Tolerating Slowdowns in Replicated State Machines using Copilots: Pseudocode and Proof of Correctness

Report ID: TR-004-20
Author: Lloyd, Wyatt / Sen, Siddhartha / Ngo, Khiem
Date: 2021-08-31
Pages: 23
Download Formats: |PDF|
Abstract:

Abstract: This technical report presents the pseudocode and a proof of correctness for Copilot replication, a new consensus protocol that achieves 1-slowdown-tolerance: it delivers normal latency despite the slowdown of any 1 replica. Copilot achieves this by using two distinguished replicas—the pilot and copilot—to proactively add redundancy to all stages of processing a client’s command. We give an overview of the Copilot protocol and then present its pseudocode.
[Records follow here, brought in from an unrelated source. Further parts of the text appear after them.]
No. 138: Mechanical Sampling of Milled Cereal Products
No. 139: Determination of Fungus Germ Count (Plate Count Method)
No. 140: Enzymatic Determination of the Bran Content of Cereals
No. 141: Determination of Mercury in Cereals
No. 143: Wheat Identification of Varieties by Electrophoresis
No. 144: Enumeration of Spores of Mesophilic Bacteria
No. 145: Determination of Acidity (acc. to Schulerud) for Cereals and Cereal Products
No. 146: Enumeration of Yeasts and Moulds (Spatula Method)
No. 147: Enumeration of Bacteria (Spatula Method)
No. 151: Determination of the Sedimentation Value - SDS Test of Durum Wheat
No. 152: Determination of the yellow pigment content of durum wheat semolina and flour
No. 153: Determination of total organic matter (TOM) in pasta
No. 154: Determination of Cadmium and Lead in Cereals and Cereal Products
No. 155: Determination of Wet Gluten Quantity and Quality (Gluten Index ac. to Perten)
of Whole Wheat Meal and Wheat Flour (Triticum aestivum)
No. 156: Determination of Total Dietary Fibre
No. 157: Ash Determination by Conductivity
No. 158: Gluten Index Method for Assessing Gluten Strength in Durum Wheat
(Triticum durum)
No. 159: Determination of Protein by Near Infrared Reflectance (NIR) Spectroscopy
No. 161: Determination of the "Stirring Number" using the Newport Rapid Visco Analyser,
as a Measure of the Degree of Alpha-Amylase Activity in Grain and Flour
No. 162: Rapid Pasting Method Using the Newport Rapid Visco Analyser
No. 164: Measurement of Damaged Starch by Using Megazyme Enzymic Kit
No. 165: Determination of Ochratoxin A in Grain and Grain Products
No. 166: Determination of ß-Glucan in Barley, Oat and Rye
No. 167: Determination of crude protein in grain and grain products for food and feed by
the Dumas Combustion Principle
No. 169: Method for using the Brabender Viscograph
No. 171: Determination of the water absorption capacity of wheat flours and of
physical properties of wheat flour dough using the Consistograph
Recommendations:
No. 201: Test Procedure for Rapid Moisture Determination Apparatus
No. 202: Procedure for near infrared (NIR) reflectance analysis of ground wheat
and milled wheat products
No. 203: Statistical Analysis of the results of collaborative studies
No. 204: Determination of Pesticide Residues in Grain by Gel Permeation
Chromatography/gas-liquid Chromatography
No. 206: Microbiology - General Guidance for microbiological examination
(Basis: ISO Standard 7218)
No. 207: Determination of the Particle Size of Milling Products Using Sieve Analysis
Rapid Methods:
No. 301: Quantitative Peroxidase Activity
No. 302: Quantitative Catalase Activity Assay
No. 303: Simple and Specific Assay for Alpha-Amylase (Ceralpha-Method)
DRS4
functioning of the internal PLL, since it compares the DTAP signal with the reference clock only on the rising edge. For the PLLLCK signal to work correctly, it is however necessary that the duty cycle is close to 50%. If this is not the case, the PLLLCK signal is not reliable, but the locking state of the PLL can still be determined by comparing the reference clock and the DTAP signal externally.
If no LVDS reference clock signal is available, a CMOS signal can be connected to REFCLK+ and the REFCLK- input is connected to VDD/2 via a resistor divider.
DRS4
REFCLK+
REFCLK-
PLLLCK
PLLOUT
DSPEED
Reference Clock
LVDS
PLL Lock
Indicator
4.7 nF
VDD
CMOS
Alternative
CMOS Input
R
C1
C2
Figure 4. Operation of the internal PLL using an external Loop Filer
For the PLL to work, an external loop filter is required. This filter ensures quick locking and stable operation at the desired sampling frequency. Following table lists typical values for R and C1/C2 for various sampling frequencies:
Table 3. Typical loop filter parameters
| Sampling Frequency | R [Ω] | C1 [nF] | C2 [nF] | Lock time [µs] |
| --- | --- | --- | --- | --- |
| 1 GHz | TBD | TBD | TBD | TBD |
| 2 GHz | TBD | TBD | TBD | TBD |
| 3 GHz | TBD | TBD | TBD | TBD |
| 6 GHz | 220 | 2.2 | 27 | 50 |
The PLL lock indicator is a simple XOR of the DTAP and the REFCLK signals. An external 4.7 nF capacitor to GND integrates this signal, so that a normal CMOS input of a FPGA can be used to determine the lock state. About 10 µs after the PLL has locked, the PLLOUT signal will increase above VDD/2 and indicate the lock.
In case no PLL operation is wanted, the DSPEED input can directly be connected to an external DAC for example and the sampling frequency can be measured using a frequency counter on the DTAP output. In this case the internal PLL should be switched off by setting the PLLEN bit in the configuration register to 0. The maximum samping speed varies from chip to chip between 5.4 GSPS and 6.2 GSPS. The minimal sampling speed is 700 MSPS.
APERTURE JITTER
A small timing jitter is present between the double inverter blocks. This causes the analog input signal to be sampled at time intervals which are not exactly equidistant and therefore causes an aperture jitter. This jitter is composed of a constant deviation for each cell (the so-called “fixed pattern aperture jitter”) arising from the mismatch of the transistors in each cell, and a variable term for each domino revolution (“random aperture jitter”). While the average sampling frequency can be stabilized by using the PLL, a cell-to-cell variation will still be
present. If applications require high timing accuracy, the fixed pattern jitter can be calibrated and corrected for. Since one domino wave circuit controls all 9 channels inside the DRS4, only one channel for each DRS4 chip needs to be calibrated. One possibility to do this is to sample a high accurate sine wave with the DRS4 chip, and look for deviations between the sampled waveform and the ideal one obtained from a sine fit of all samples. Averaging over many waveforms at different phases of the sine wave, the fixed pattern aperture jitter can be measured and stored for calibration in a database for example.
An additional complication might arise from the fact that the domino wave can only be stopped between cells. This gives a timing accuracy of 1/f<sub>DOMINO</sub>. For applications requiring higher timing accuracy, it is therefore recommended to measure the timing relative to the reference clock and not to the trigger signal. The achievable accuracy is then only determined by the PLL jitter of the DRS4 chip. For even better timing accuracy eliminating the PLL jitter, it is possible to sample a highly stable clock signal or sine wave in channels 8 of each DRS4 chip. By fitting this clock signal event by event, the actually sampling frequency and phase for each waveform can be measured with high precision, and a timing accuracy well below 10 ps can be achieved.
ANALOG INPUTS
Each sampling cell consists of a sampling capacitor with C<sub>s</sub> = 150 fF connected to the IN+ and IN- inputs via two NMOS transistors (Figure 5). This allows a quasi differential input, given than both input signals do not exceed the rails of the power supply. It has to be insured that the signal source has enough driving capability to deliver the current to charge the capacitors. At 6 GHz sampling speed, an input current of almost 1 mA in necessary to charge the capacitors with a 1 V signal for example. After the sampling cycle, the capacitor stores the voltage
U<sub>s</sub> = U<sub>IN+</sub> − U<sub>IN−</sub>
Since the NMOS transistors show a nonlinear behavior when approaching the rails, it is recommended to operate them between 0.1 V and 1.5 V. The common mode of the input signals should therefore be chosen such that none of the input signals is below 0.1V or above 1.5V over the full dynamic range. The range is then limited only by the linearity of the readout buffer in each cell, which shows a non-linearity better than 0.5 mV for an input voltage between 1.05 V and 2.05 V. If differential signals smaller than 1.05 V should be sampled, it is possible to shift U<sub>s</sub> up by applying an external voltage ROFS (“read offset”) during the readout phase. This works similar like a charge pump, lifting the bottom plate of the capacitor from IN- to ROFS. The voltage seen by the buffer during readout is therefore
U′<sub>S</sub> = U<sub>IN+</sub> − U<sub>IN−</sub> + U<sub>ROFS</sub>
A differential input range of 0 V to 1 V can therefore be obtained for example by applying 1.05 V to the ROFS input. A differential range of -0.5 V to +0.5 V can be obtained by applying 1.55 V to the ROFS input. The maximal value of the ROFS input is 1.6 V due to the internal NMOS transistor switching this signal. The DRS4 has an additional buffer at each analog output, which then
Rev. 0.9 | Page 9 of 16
We also provide a proof of correctness in the asynchronous crash failure model, showing that: Copilot requires 2f + 1 replicas to tolerate at most f crash failures, while guaranteeing safety (linearizability) despite any number of failures, and liveness as long as a majority of replicas communicate in a timely manner. These guarantees are the same as those of Multi-Paxos and EPaxos, which Copilot draws inspiration from. However, Copilot is the only protocol that provides 1-slowdown-tolerance in the presence of any one slow replica. For a detailed discussion of Copilot’s design, optimizations, and evaluation, please refer to the conference paper.